Franklin Park bar has brews that may be news to you
You can try to order a bland American-style light lager at HopScotch, but co-owner Jay Chavda will offer you a sample of one of the other more interesting beers he has on tap. | Jerry Daliege~for Sun-Times Media
Updated: January 28, 2013 6:26AM
FRANKLIN PARK — A deliveryman wheeled several kegs of beer into HopScotch, 9743 Franklin Avenue, last Wednesday afternoon.
“We have a Wookey Jack, a black IPA from Firestone and a Snow Day,” he said, before asking owner Jay Chavda to sign an invoice.
If you’ve never heard of those beers, then Chavda is succeeding. Along with partner Rikin Patel, he opened HopScotch in late October, in the former DJ Nightspot space.
“It’s almost like an educational bar,” Chavda said. “You get to learn about the whisky or beer you’re drinking. Who makes it, why they make it, what I like about it. It’s a good stepping stone for people who are new craft beer drinkers or new whisky drinkers.”
If HopScotch is not your typical suburban bar, than Chavda is not your typical bar owner. He was born and raised on a farm in Gujarat, the westernmost state of India.
“It was a village of 5,000 people,” Chavda said. “Electricity was only on for about three hours a day. There was a phone downtown, not in anybody’s house. I never saw a TV until I came to the U.S.”
His father studied electrical engineering at Texas A&M University and moved his family to Addison, Ill., when Chavda was eight. He completed high school in Addison and later studied economics at the University of Chicago.
It was during college that Chavda discovered non-mainstream beers. Around the same time Patel, whose father owns several liquor stores, turned him on to Scotch whisky.
In 2010, his senior year at college, he competed to be a Rhodes scholar.
“When you don’t know what to do, stay in school,” Chavda said. “I was one of the finalists, not a Rhodes scholar by any means.”
Instead he joined a new venture capital firm in Chicago where he did everything from chief financial officer to analysis to making phone calls. At the age of 25 he started his own venture capital firm, found investors and started HopScotch as the firms first investment.
Patel has the contacts in the industry and procures the beers and whiskeys. Chavda handles the business side and works on attracting new customers.

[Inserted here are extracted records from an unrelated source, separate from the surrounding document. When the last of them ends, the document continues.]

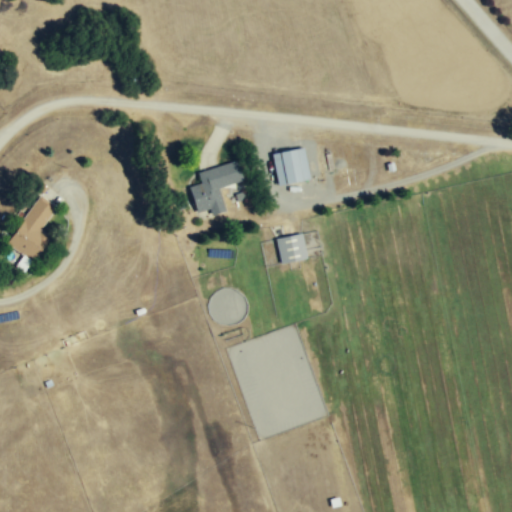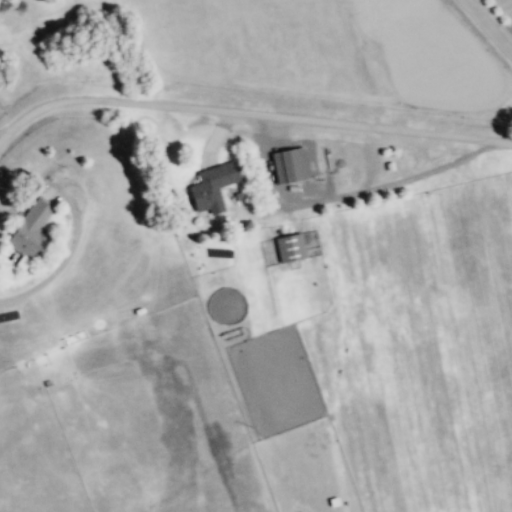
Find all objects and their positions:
road: (492, 23)
road: (247, 113)
road: (2, 143)
building: (289, 165)
building: (214, 185)
building: (32, 228)
building: (290, 247)
crop: (480, 314)
crop: (379, 378)
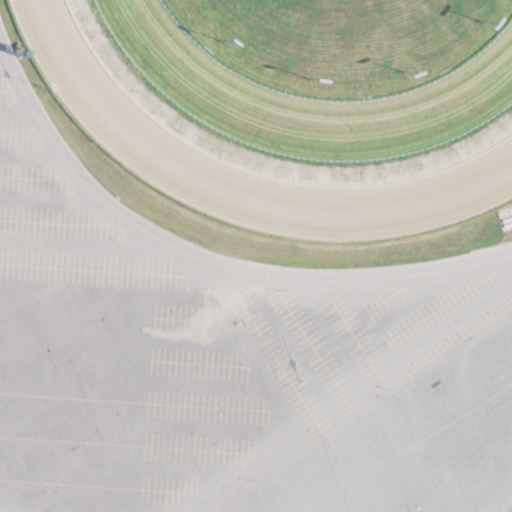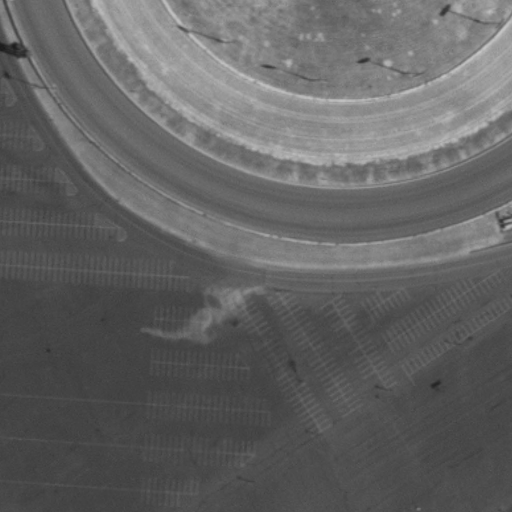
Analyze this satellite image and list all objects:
track: (310, 90)
road: (509, 256)
road: (204, 262)
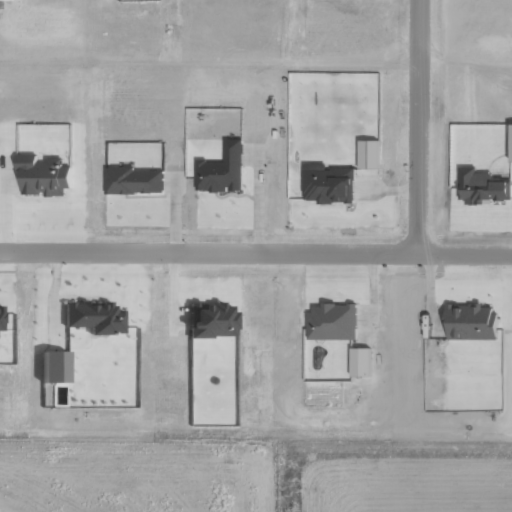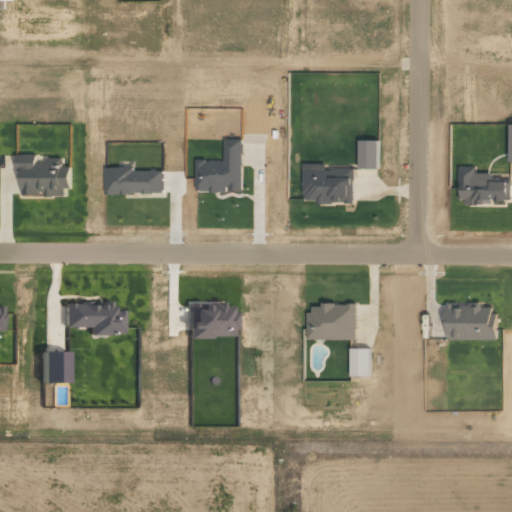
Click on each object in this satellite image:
road: (419, 126)
building: (510, 143)
building: (367, 154)
building: (221, 170)
building: (42, 176)
building: (133, 180)
building: (328, 185)
building: (480, 186)
road: (255, 252)
building: (1, 316)
building: (92, 316)
building: (210, 319)
building: (331, 321)
building: (469, 321)
building: (359, 361)
building: (51, 366)
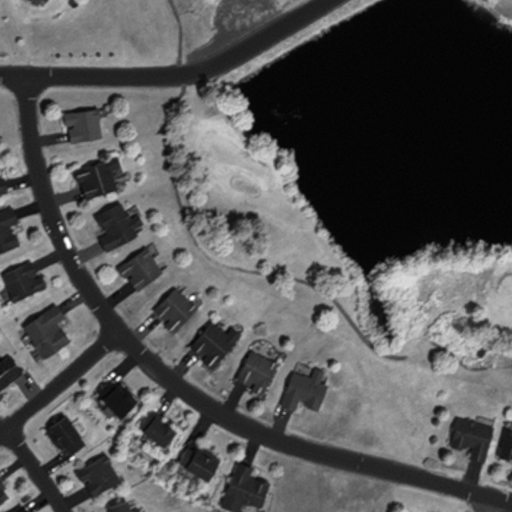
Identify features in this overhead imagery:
building: (37, 2)
building: (41, 2)
road: (174, 76)
building: (86, 124)
building: (85, 125)
park: (338, 165)
building: (99, 176)
building: (100, 178)
building: (4, 185)
building: (4, 185)
building: (120, 225)
building: (120, 226)
building: (9, 230)
building: (9, 230)
building: (143, 269)
building: (143, 270)
building: (25, 280)
building: (26, 281)
building: (178, 309)
building: (178, 310)
building: (49, 332)
building: (49, 332)
building: (217, 343)
building: (216, 344)
building: (9, 371)
building: (9, 372)
building: (260, 372)
building: (260, 372)
road: (179, 383)
road: (62, 385)
building: (307, 391)
building: (306, 392)
building: (117, 398)
building: (118, 399)
building: (159, 430)
building: (159, 430)
building: (69, 434)
building: (476, 436)
building: (69, 438)
building: (475, 438)
building: (508, 445)
building: (508, 446)
building: (201, 462)
building: (201, 462)
road: (38, 469)
building: (101, 474)
building: (101, 476)
building: (247, 489)
building: (247, 490)
building: (4, 494)
building: (3, 495)
road: (490, 504)
building: (122, 507)
building: (23, 509)
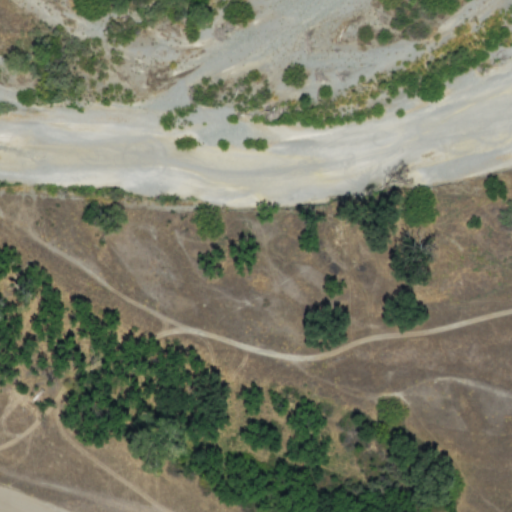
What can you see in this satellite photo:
river: (260, 131)
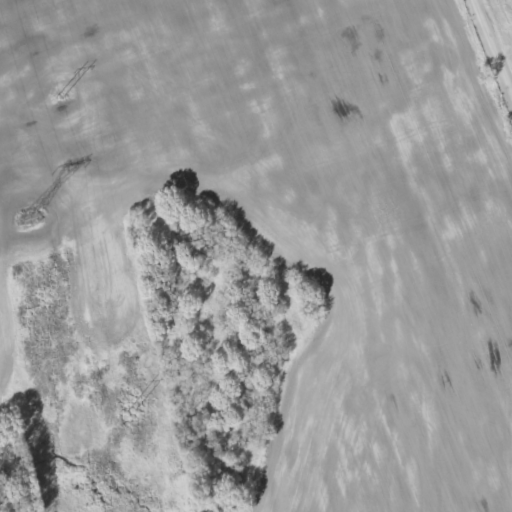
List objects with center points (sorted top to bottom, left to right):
road: (492, 48)
power tower: (60, 102)
power tower: (31, 217)
power tower: (130, 412)
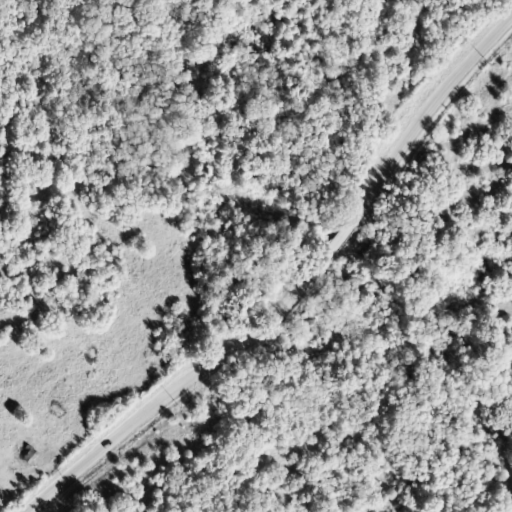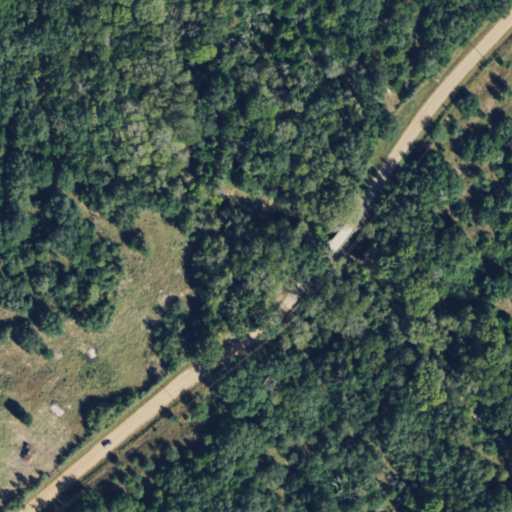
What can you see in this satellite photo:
road: (295, 291)
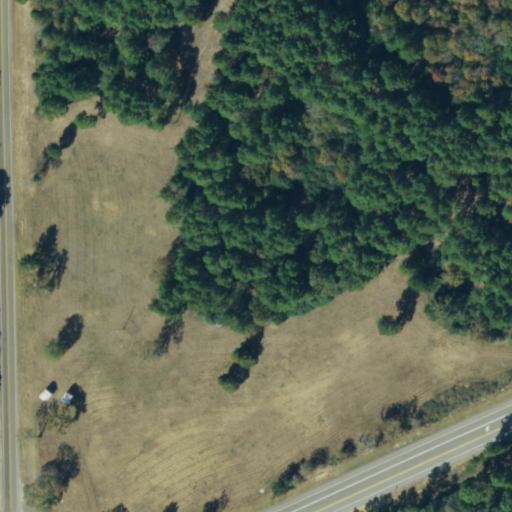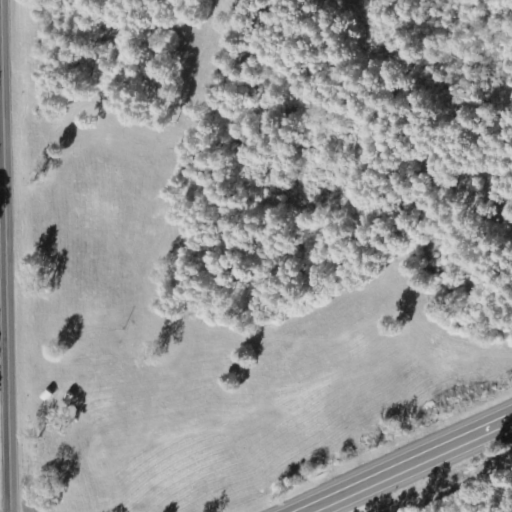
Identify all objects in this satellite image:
road: (6, 256)
road: (410, 466)
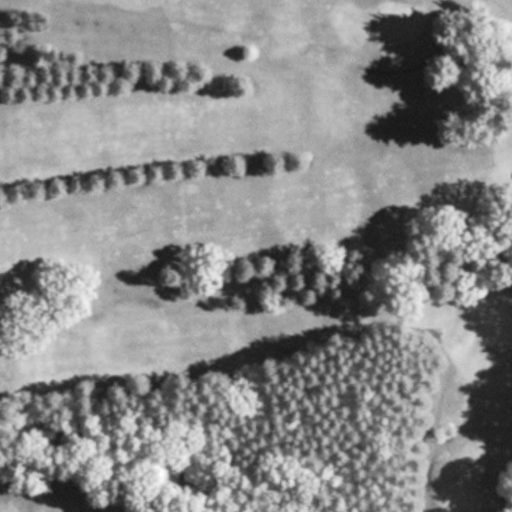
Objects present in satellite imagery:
park: (256, 256)
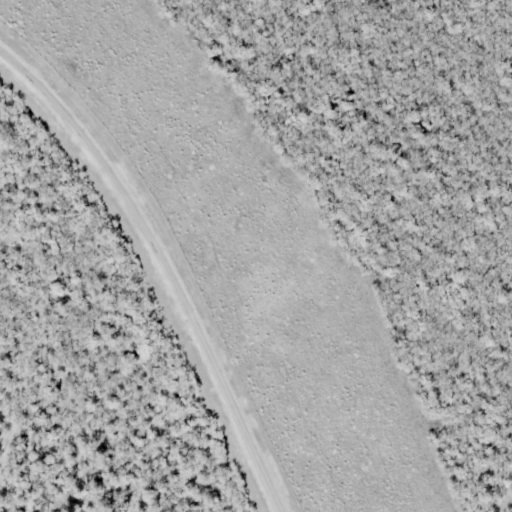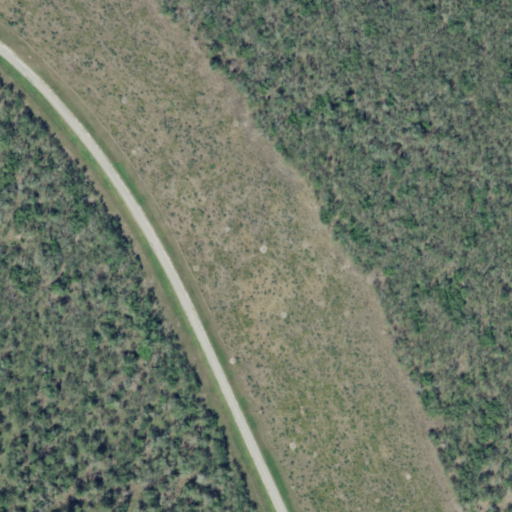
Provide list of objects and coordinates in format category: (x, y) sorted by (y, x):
road: (168, 261)
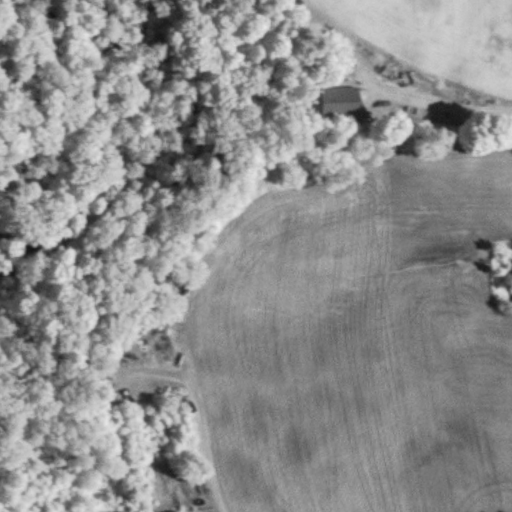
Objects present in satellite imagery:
building: (344, 100)
road: (219, 479)
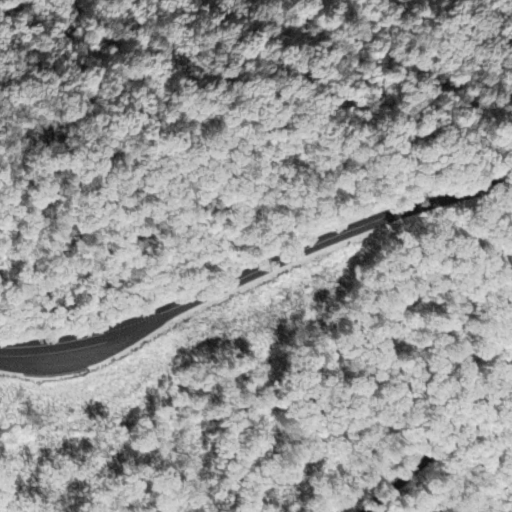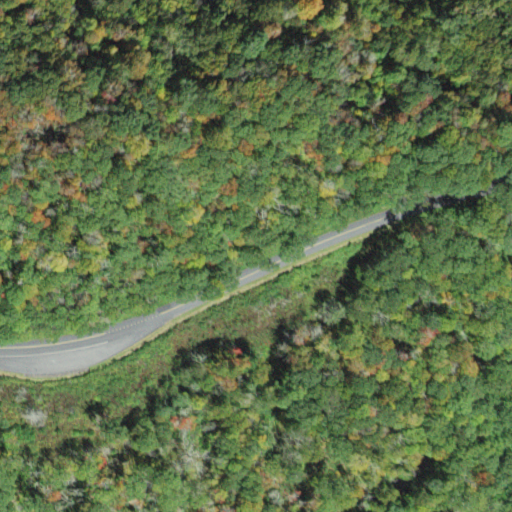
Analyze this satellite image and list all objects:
road: (442, 45)
road: (256, 270)
parking lot: (72, 354)
road: (73, 359)
road: (432, 454)
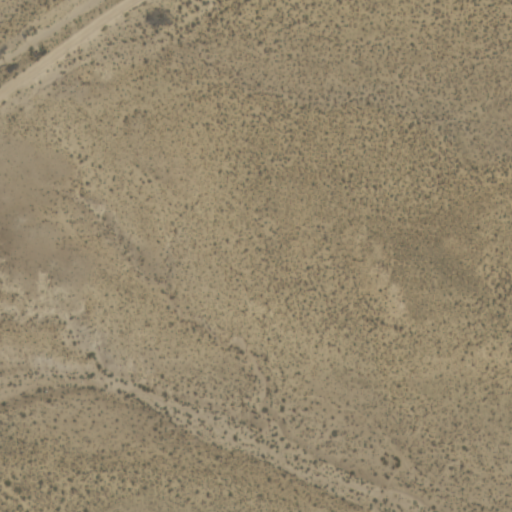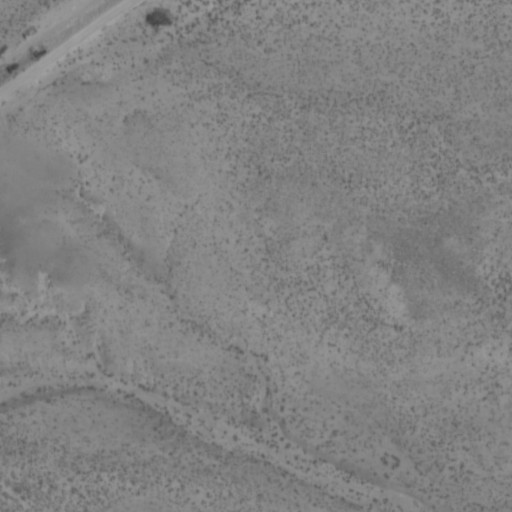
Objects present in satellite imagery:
road: (66, 45)
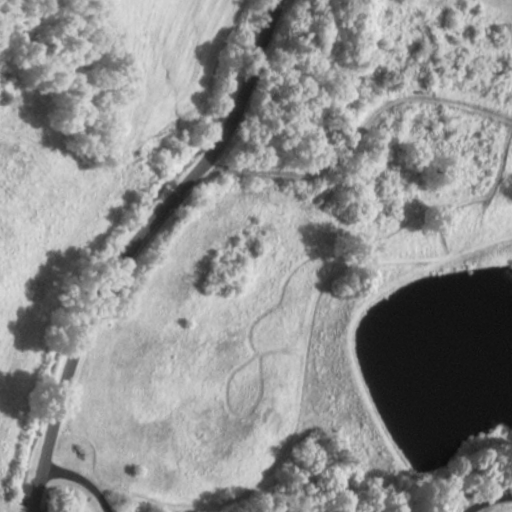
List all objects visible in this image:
road: (149, 252)
road: (271, 510)
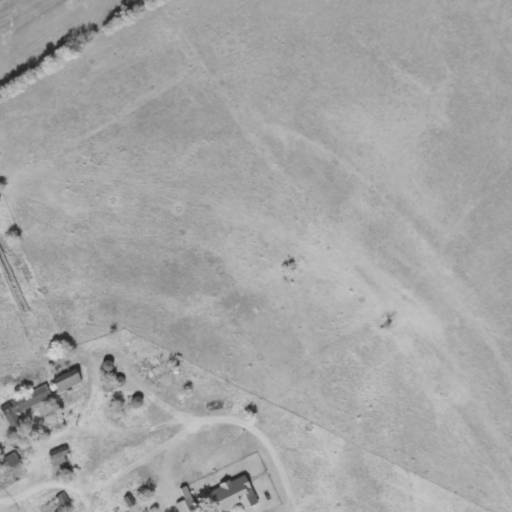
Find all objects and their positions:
building: (150, 368)
building: (68, 381)
building: (25, 405)
road: (232, 419)
building: (12, 459)
building: (61, 459)
road: (51, 482)
building: (231, 494)
building: (231, 496)
building: (186, 505)
building: (187, 505)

“I’m not worried about retaining customers,” Chavda said. “It’s the initial acquisition of customers.”
For those unfamiliar, craft beers are brewed in smaller quantities by smaller brewers that tend to be concerned with innovation and quality. They may offer stronger flavors, like dark ales, or more seasonal variety, like pumpkin ales in the fall.
Chavda compares it to the auto industry.
“At a big car company there is an assembly line process where they know where everything goes,” Chavda said. “Then a company comes along and builds a special truck for one client. That takes more time, energy and money.”
HopScotch offers 18 beers on draft and another 54 in bottles, according to its website, though it’s working toward 100 beers. There’s Miller and Heineken but there’s also 5 Lizard, Left Hand Milk Stout, Angry Orchard Apple Ginger and Old Fezziwig Ale.
“Someone comes in and orders a Miller Lite, I serve it and also a couple samples and say you might want to try these,” Chavda said. “I try my best to make your mind open.”